This is in stark contrast to my recent experience trying to get my hands on a board game a few years ago. I chose Dragonfire, a game from 2017, and then I realized that it was almost impossible to find another expansion. So I've wanted to try Runebound since 2015 and could only get the French version and none of the expansions. There seems to be a lucrative business on eBay where people have been selling board games at ridiculously high prices for several years. The availability of board games from time to time is not great at all.
This explains to some extent FOMO (Fear of Missing) which is very common in crowdfunding board game discussions on Kickstarter and Gamefound. There is no regular "Kickstarter Exclusive" section of the game. Not all Kickstarter games are sold at retail either, and when they are, they're often only available for a limited time. You always get a settler or Catan, but not very successful games can easily disappear and remain undiscovered after 5 years.

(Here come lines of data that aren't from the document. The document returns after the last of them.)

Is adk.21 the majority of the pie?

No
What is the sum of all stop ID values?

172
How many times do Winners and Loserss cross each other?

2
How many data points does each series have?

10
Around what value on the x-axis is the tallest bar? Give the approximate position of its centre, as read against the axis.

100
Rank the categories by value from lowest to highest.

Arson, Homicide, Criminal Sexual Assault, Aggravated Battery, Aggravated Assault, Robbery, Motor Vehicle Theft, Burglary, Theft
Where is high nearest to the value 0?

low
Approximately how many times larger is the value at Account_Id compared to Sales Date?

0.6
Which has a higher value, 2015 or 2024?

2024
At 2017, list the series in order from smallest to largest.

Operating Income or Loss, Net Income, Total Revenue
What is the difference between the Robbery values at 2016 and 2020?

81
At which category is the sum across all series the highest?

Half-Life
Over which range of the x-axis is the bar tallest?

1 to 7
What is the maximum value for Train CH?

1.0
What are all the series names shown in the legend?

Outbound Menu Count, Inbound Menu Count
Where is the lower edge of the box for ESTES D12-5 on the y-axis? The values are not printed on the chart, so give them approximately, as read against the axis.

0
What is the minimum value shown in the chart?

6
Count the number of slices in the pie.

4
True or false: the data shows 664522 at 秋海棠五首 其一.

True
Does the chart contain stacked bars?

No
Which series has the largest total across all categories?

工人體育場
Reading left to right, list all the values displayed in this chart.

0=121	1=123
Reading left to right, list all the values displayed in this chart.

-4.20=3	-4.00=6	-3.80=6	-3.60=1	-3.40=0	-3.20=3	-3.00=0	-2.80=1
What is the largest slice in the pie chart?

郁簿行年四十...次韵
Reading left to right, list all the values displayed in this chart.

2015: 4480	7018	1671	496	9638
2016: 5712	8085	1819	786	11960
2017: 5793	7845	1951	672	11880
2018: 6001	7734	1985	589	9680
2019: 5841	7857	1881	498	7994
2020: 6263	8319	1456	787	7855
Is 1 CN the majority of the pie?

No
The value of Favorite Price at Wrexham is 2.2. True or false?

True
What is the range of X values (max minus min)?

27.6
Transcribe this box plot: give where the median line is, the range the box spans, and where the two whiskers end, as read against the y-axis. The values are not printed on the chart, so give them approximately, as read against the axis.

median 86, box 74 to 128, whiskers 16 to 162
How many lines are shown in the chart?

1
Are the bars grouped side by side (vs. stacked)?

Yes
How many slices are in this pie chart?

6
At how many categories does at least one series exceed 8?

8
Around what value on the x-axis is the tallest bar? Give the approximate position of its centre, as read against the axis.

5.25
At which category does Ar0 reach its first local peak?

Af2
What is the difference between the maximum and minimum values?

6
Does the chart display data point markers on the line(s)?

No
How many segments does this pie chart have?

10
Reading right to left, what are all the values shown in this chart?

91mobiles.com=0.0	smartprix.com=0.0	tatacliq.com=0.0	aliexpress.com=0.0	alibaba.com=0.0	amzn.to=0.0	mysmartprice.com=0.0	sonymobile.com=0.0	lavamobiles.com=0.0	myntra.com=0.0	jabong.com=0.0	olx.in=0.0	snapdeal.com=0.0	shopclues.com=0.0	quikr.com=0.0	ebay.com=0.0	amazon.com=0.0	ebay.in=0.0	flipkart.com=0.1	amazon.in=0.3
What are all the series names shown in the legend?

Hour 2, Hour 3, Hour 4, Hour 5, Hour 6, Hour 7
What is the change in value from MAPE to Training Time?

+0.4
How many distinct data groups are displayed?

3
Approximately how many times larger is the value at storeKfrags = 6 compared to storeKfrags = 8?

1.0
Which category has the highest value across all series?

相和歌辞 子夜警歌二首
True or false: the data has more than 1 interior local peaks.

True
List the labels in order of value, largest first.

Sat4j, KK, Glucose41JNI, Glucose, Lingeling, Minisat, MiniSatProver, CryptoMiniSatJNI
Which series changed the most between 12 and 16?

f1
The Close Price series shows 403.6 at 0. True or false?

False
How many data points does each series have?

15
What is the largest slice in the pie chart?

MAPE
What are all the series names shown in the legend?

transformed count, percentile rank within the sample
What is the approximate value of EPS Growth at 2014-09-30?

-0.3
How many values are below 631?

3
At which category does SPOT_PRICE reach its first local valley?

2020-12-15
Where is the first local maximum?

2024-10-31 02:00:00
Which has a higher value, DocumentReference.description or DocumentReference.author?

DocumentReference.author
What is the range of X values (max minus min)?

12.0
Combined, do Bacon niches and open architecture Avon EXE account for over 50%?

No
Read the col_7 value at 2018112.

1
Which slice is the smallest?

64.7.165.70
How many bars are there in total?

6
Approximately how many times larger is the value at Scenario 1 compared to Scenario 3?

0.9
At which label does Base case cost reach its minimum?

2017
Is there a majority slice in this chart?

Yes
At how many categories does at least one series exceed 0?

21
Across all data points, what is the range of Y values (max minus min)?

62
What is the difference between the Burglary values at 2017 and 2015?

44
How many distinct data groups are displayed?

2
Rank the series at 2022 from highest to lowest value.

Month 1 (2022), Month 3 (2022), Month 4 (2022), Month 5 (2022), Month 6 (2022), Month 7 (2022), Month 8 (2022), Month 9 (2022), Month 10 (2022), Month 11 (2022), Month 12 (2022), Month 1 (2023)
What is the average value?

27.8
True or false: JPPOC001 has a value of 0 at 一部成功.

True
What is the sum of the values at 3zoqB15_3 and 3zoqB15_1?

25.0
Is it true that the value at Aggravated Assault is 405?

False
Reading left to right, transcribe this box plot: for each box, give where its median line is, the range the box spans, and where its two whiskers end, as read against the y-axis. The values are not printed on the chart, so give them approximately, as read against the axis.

Before Amazon, books had the same problem. Space in the bookstore is limited so they have the latest bestsellers and cool classics but no random books from 5 years ago. Amazon then came up with the long-tail business model, which showed that given the near-unlimited shelf space in its massive warehouse, the aggregate demand for those old books was still good enough to make it work. Too bad Amazon never delved too much into board games, when I bought board games from Amazon it wasn't from a third party.